Die Breite des genutzten Pflanzenartenspektrums reicht von strenger Monophagie über Oligophagie bis hin
zur Polyphagie. Von den in Deutschland vorkommenden Arten leben etwa 60 % monophag. Sie nutzen
nur eine Pflanzenart (monophag 1. Grades) oder eine Pflanzengattung (monophag 2. Grades) als Wirtspflanze.
Etwa 25 % sind oligophag. Diese Zikaden nutzen nur eine Pflanzenfamilie (oligophag 1. Grades) oder maximal
zwei Pflanzenfamilien bzw. vier Pflanzengattungen aus maximal 4 Familien (oligophag 2. Grades).
Etwa 15 % der Zikaden Deutschlands sind polyphag. Jene nutzen mehrere Pflanzengattungen oder -familien.
Bei fast der Hälfte aller Arten ist die Eingruppierung aber noch unsicher.
Fortbewegung und Ausbreitung
Die häufigste Fortbewegungsart der Zikaden ist zweifelsohne das Laufen, die markanteste dagegen
das Springen. Zikaden besitzen speziell ausgebildete Hinterbeine. Die Schaumzikaden sind die
Weltmeister im Hochsprung. Dieses hat der Forscher Malcolm Burrows auf Hochgeschwindigkeitsfotos entdeckt.
Im Verhältnis zur eigenen Körperlänge kann kein Lebewesen so hoch springen wie die Schaumzikade.
Das Insekt ist einen halben Zentimeter lang und erreicht aus dem Stand heraus 70 Zentimeter Höhe.
Wir Menschen müssten umgerechnet auf unsere Körpergröße etwa 200 Meter hoch springen
können, um mit den Zikaden gleichzuziehen.
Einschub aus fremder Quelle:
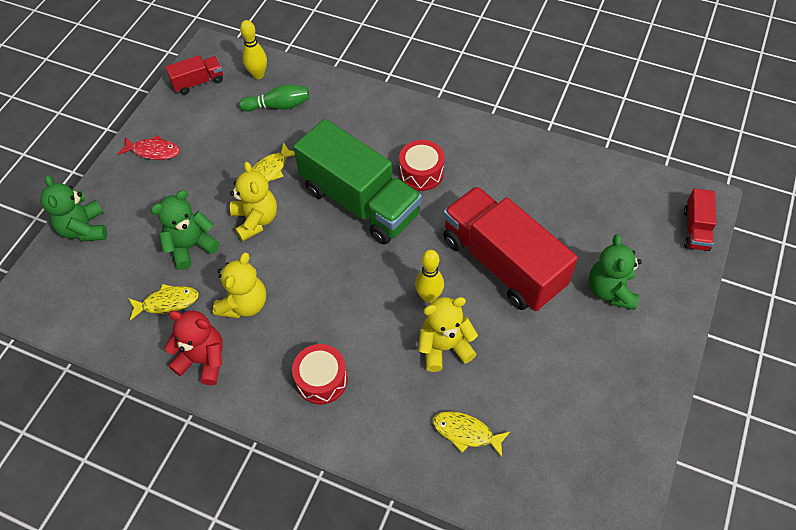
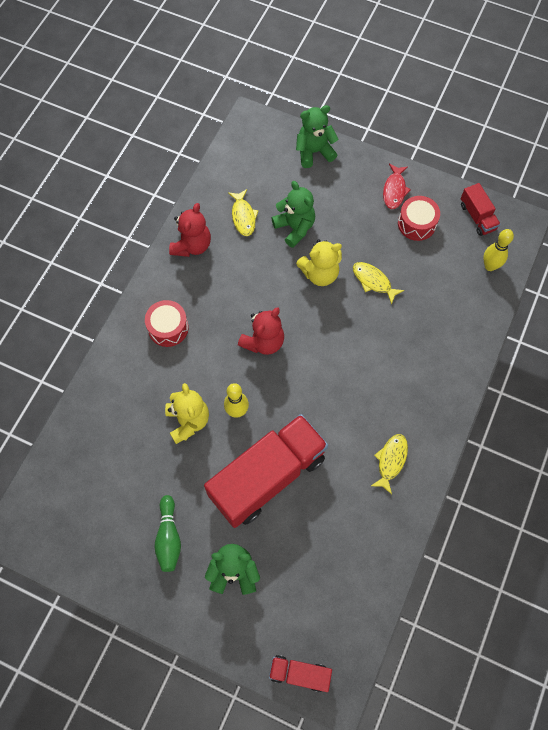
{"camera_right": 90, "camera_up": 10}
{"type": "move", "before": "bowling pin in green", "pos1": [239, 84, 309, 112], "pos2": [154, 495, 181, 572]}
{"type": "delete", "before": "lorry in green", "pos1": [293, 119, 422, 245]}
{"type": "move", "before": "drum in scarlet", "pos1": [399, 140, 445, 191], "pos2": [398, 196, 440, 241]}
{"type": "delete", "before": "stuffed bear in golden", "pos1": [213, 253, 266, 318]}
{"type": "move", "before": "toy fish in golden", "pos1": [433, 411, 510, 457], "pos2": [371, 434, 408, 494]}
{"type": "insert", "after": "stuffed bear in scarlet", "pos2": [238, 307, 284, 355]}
Die Schaumzikade besitzt drei Beinpaare; Sprungenergie
liefert nur das hinterste Paar. In diesen Beinen kann das Tier wie in einem Katapult Spannung aufbauen
und dann entladen.
Mehr zum Sprungvermögen der Zikaden: [Hochsprungartisten]
Größere Distanzen werden werden entweder passiv über Verdriften durch den Wind zurückgelegt,
wobei meist keine gerichtete Ausbreitung erfolgt oder aktiv durch Fliegen überwunden.
Die meisten Arten sind flugfähig, sofern es sich um
langflügelige Individuen handelt. Bei sehr vielen Zikadenarten ist ein
Flügeldimorphismus zu beobachten. Es finden sich langflügelige (makroptere)
und kurzflügelige (brachyptere) Formen innerhalb einer Art, oft sogar innerhalb einer Population.
Die kurzflügeligen Tiere sind flugunfähig. Offenbar wird über die Umweltqualität
in der Larvalentwicklung entschieden, ob flugfähige Adulte (gute Nährpflanzenqualität, geringe Besiedlungsdichte)
oder flugunfähige Adulte (geringe Nährpflanzenqualität, hohe Besiedlungsdichte) entstehen.